助け合いの精神を持つエステルの教え
(エステル記 8:3-6)
エステルは再び王の前で語り、その足元にひれ伏し、アガグ人ハマンの悪事、および彼がユダヤ人に対してたくらんだ計画を取り除いてほしいと、涙を流して王に憐れみを乞うた。
王が金の笏を差し伸べたので、エステルは身を起こし、王の前に立った。
彼女は言った。「もし王様が良しとされ、私が王様のご好意を得、このことが王様の前にふさわしいと思われ、そして私が王様の目に適うならば、アガグ人ハメダタの子ハマンが王様のすべての州にいるユダヤ人を滅ぼそうとたくらんで書き送った文書を撤回すると書かせてください。

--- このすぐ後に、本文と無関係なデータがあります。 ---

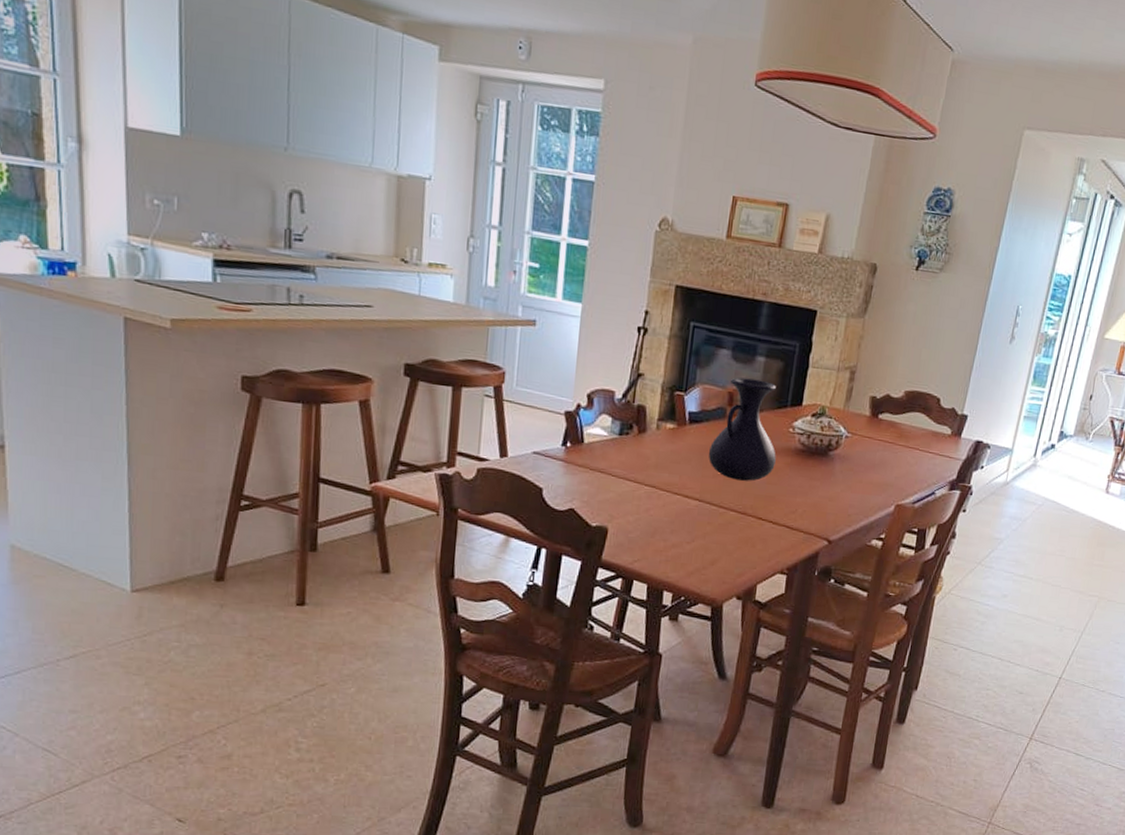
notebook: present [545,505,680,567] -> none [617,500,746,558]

どうして私は、私の民に降りかかる災いを黙って見ていることができましょうか。どうして私の同族が滅びるのを黙って見ていることができましょうか。」
(エステル記 8:3-6) 『聖書 聖書協会共同訳』より引用
エステル記において、エステルが直面した困難は私たちの心に深く響きます。彼女は勇気を持って王の前に現れ、ユダヤ人に対する危機を訴えました。彼女の言葉の中には、私たちが共に支え合うべき理由が込められています。「どうして私は、私の民に降りかかる災いを黙って見ていることができましょうか。」と彼女は告げました。この問いは、個々の存在が互いに影響を与え合う関係にあることを示しています。
私たちもまた、自分だけの幸せを追求するのではなく、他者のために行動することこそが本当の助け合いであることを忘れてはなりません。困難な時こそ、仲間のために手を差し伸べることが必要です。エステルの行動は、教訓となり、勇気を与えてくれる名言です。

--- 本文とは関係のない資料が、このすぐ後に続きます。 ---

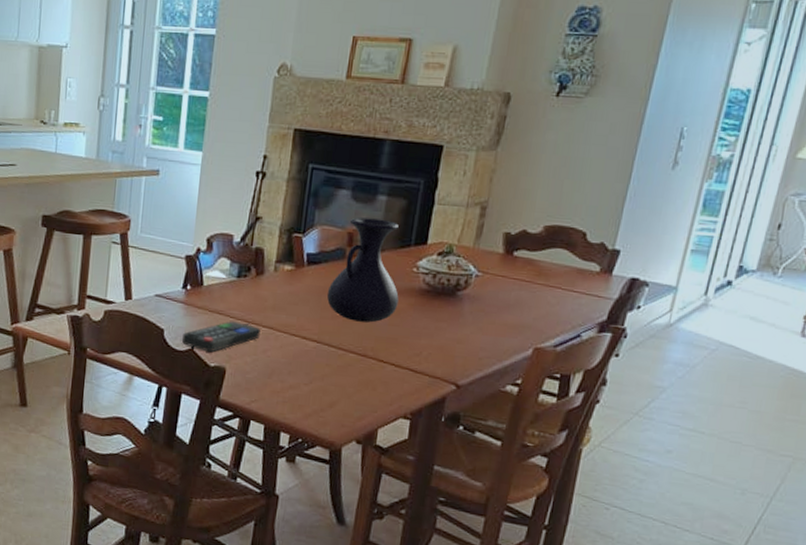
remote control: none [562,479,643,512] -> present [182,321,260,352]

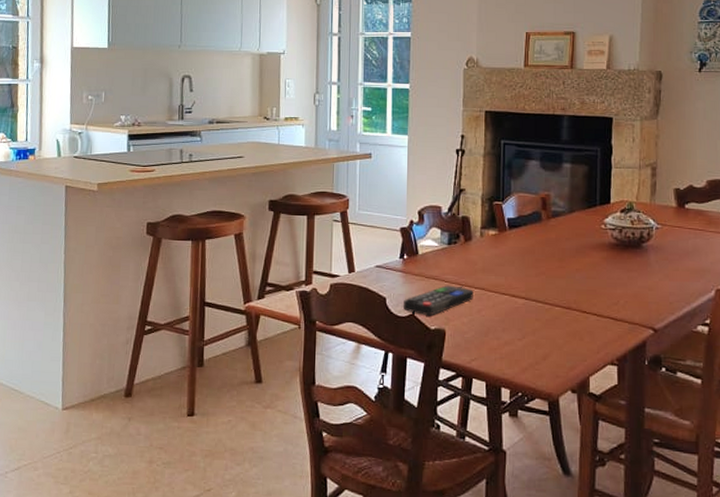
vase: present [326,217,399,323] -> none [529,183,592,277]

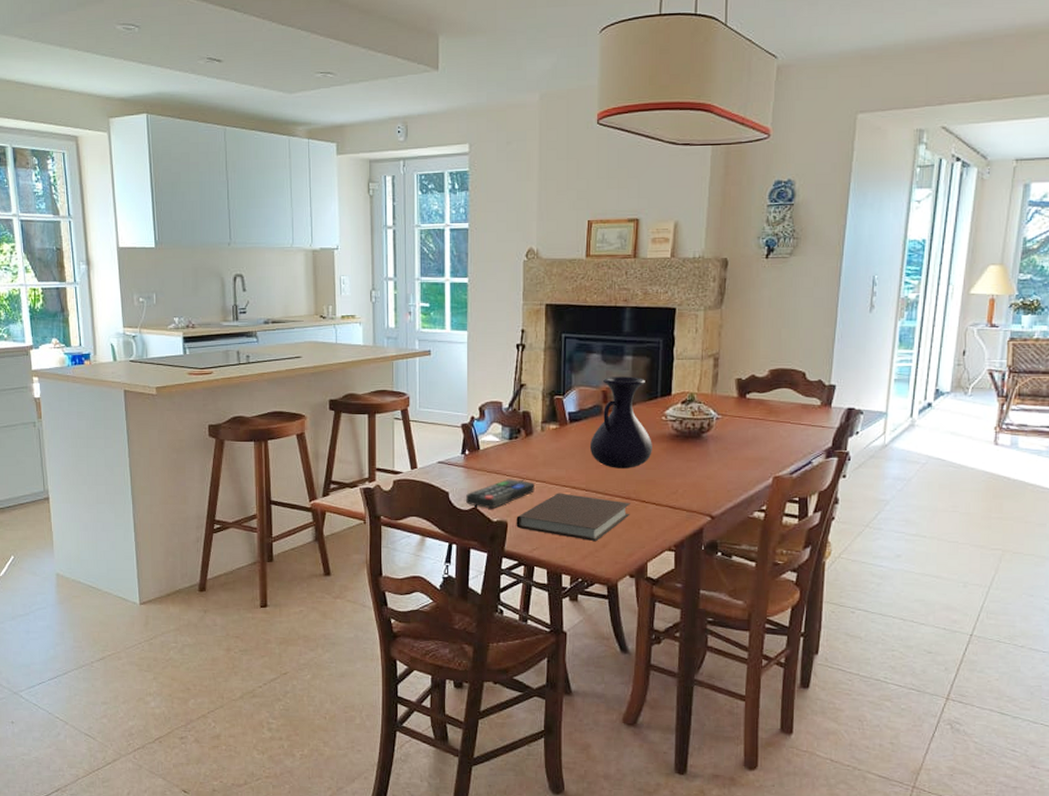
notebook: none [454,301,571,354] -> present [516,493,630,542]
vase: none [529,183,592,277] -> present [589,376,652,468]

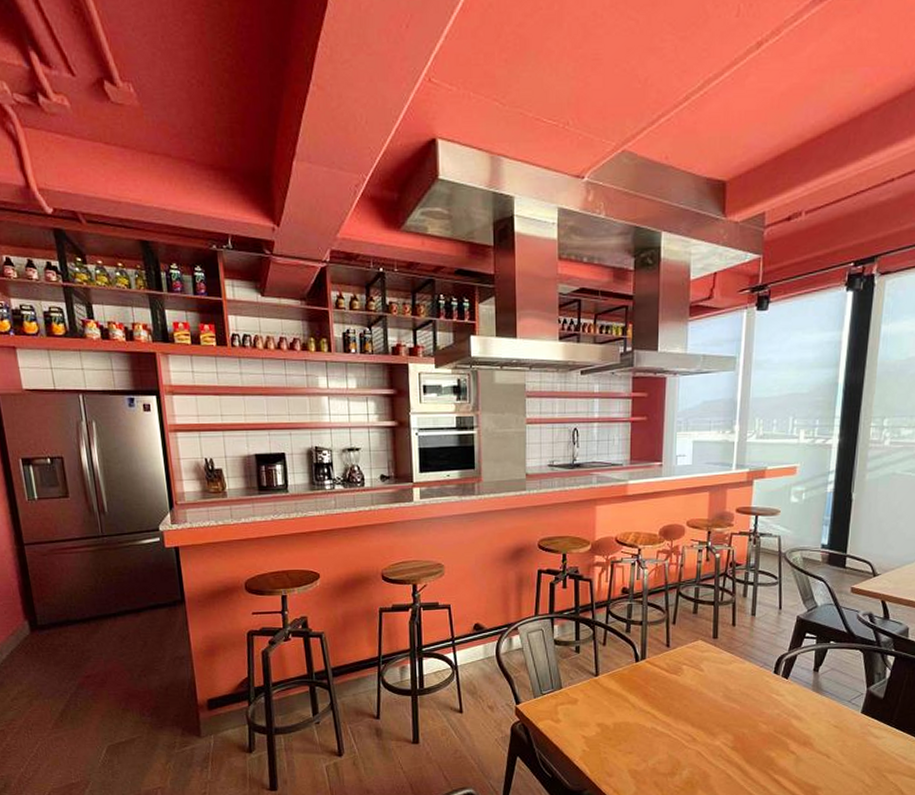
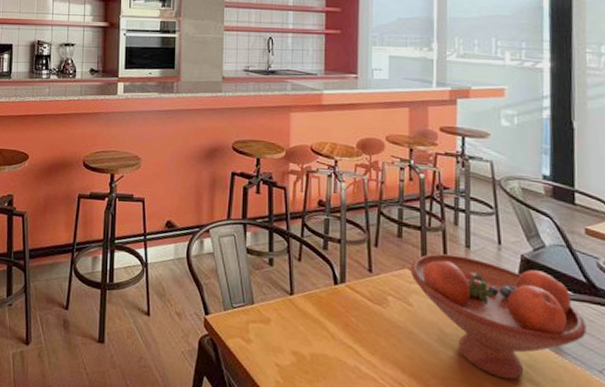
fruit bowl: none [703,623,843,719] -> present [410,253,587,380]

私たちは時に、自身の恐れに縛られ、他者の痛みに目を背けがちです。しかし、エステルのように立ち上がり、自らの声を上げることが求められています。主もまた私たちに、助け合う心を与えてくださり、共にある力を信じさせてくださいます。「あなたの兄弟や姉妹のために、あなたが何ができるかを考え、行動に移しなさい」との道筋を示しています。
このエステルの物語は、私たちが他者と共に歩む大切さを教え、共同体での愛と連帯を深める重要性を思い起こさせてくれます。私たちは互いに支え合い、共に生きることを心に留めるべきです。勇気を持ち、互いに助け合う心で道を歩んでいきましょう。